D'un humaniste russe Christique au Dalaï-lama
Ainsi donc la Russie a donné un saint. Déjà il y avait eu Soljenitsyne, dissident métaphysicien qui avait prédit à son retour d'Amérique ce que deviendrait l’empire soviétique mais qui se présentait plus en ermite bougon qu'en saint martyr. Le corps glorieux est le dernier acte de la dédication.
La sainteté ultime rempart à l'empire
Jusqu'à la fin, le coeur aimant
A présent voici Navalny le saint humaniste. L’Amoureux qui, à peine remis d’un empoisonnement , quitte sa femme adorée en choisissant la droiture morale au confort individualiste.
Mourir tête haute pour plus grand que soi. A l’âge des ambiguïtés , des renoncements, des accommodements c’est une leçon tout droit sortie de Dostoïevski. Une gueule de prince coquin , un entêtement affiché d’idiot auréolé.
C’est magnifique , c’est à pleurer car il n’y a pas eu de miracle , il a été lentement crucifié dans le froid sans penser jamais à se renier.

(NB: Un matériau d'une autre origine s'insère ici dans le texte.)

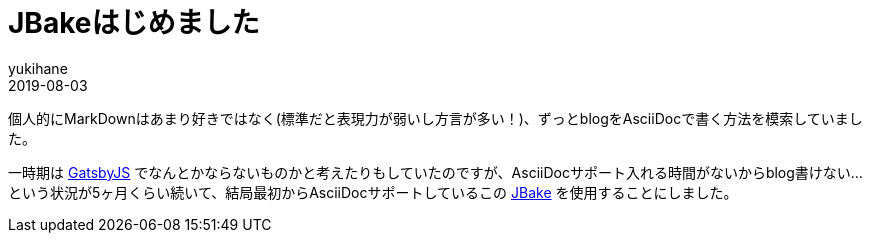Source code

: = JBakeはじめました
yukihane
2019-08-03
:jbake-type: post
:jbake-status: published
:jbake-tags: diary
:idprefix:

個人的にMarkDownはあまり好きではなく(標準だと表現力が弱いし方言が多い！)、ずっとblogをAsciiDocで書く方法を模索していました。

一時期は https://www.gatsbyjs.org/[GatsbyJS] でなんとかならないものかと考えたりもしていたのですが、AsciiDocサポート入れる時間がないからblog書けない…という状況が5ヶ月くらい続いて、結局最初からAsciiDocサポートしているこの https://jbake.org/[JBake] を使用することにしました。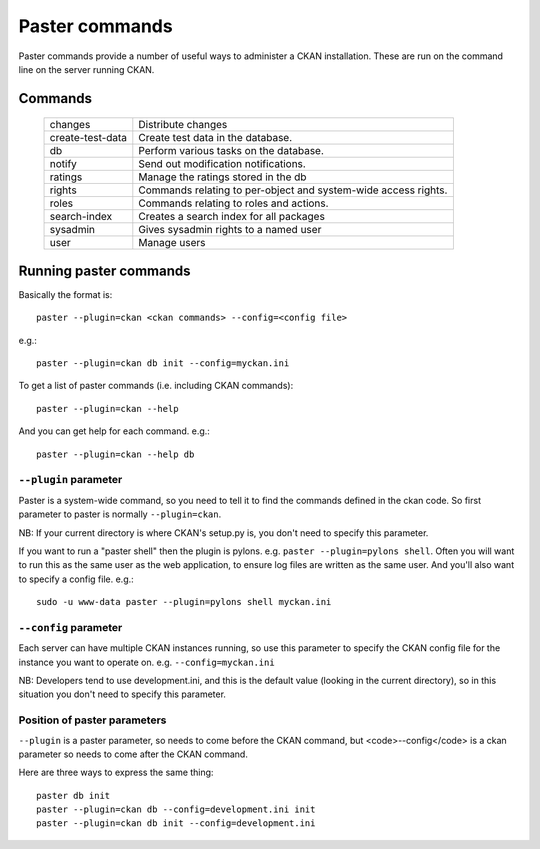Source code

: Paster commands
+++++++++++++++

Paster commands provide a number of useful ways to administer a CKAN installation. These are run on the command line on the server running CKAN.

Commands
========

  ================= ==========================================================
  changes           Distribute changes
  create-test-data  Create test data in the database.
  db                Perform various tasks on the database.
  notify            Send out modification notifications.
  ratings           Manage the ratings stored in the db
  rights            Commands relating to per-object and system-wide access rights.
  roles             Commands relating to roles and actions.
  search-index      Creates a search index for all packages
  sysadmin          Gives sysadmin rights to a named user
  user              Manage users
  ================= ==========================================================


Running paster commands
=======================

Basically the format is:: 

  paster --plugin=ckan <ckan commands> --config=<config file>

e.g.::

  paster --plugin=ckan db init --config=myckan.ini


To get a list of paster commands (i.e. including CKAN commands)::

  paster --plugin=ckan --help

And you can get help for each command. e.g.::

  paster --plugin=ckan --help db


``--plugin`` parameter
--------------------

Paster is a system-wide command, so you need to tell it to find the commands defined in the ckan code. So first parameter to paster is normally ``--plugin=ckan``.

NB: If your current directory is where CKAN's setup.py is, you don't need to specify this parameter. 

If you want to run a "paster shell" then the plugin is pylons. e.g. ``paster --plugin=pylons shell``. Often you will want to run this as the same user as the web application, to ensure log files are written as the same user. And you'll also want to specify a config file. e.g.::

  sudo -u www-data paster --plugin=pylons shell myckan.ini


``--config`` parameter
----------------------

Each server can have multiple CKAN instances running, so use this parameter to specify the CKAN config file for the instance you want to operate on. e.g. ``--config=myckan.ini``

NB: Developers tend to use development.ini, and this is the default value (looking in the current directory), so in this situation you don't need to specify this parameter.


Position of paster parameters
-----------------------------

``--plugin`` is a paster parameter, so needs to come before the CKAN command, but <code>--config</code> is a ckan parameter so needs to come after the CKAN command.

Here are three ways to express the same thing::

  paster db init
  paster --plugin=ckan db --config=development.ini init
  paster --plugin=ckan db init --config=development.ini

La vérité est totalement dévalorisée dans l’actuelle Russie. Ça rappelle Virgil Gheorghiu le pope poète prophétique qui énonçait que c’était simple avec le communisme soviéto-roumain car le vrai était tout simplement le contraire exact de la parole officielle.
Un Autre aspect à la fois christique et russe tient dans le rôle joué par la mère de Navalny. On lui dit qu’il est mort, elle part vers le nord.. On lui dit qu'on ne sait pas où est le cadavre, elle attend. On lui dit qu’il sera finalement enterré dans un village de la colonie pénitentiaire kafkaïenne arctique et elle dit non : je veux voir le corps et je veux le ramener près de la maison.
On peut facilement tuer le fils mais en Russie il reste encore difficile de tuer la mère. La babouchka que tout russe garde au cœur.
Et c’est donc la mère qui , par cette contemporaine déposition d’une crucifixion cruelle et démente , génère avec la femme , la veuve , le message d’honneur , de vérité et d’amour de l’homme. Il y aura un jour en Russie des places et des lycées Navalny tandis que les portraits de Poutine disparaîtront dans les caves comme les vieux insignes nazis que toute famille allemande ou autrichienne a abandonné dans l’ordure ou la cave.
Autre
réussite de la puissance mais résilience tibétaine
La Chine est l’autre vraie grande réussite dictatoriale, celle d’un Parti qui a garanti travail, enrichissement et prestige mondial.
Là malédiction inaugurale en a été l’occupation et l’ethnocide du Tibet.
Parfaite réussite avec vol des ressources, destruction des monastères, emprisonnement d'un peuple, plus haut train d’altitude, déferlement Han et presque éradication des hautes spiritualités. Pourtant ça a résisté et le Dalaï-lama, par sa fuite miraculeuse de 1959 et l’établissement d’une diaspora culturelle a maintenu le flambeau, reconnu par son peuple et par le monde , de l’aspiration à la liberté , de la compassion comme voie, d'un spirituel plus radical que le matérialisme corrupteur.
Rire de l'instant
Mourir quelque part
A un certain moment de sa vie on est amené à installer la topologie de son décès : on ne veut pas mourir à Paris mais à Narbonne (mon père), pas à l’île de Ré ou Venise mais a Paris (Sollers) , pas à New-York mais à Moscou (Soljenitsyne) , pas à Paris mais à New-York (Woody Allen ?) , pas à Moscou mais à Châteauroux (Depardieu ?).
Il me semble qu’il est temps que le Dalaï-lama, après s’être heureusement échappé puis avoir diffusé le bouddhisme tibétain a l’échelle du monde, revienne à présent , dépouillé de ses rôles et auréolé de sainteté, au Tibet.
Maintenir la promesse de sa réincarnation puis engager le retour de son corps.
Savoir qu’il sera assigné, résidentialisé, assassiné de hasard, mais que sa flamme compassionnelle et son éveil diffuseront irrémédiablement dans la terre et le cœur tibétain.
Un long voyage retour à pied, avec prosternation des foules (j’y serai) et marche pieds nus des stars (Uma, Richard Gere…).
Passer la haute frontière à pied, marcher vers Lhassa, vers une prison ou un hôtel de luxe mais respirer à l’unisson de son peuple. Navalny l’a fait, en solitude parfaite, le Dalaï-lama sera accompagné et même quelques nationalistes chinois endurcis peuvent en être touchés par la grâce et renoncer à Taïwan comme au Tibet.
Le rêve est la réalité magique du monde.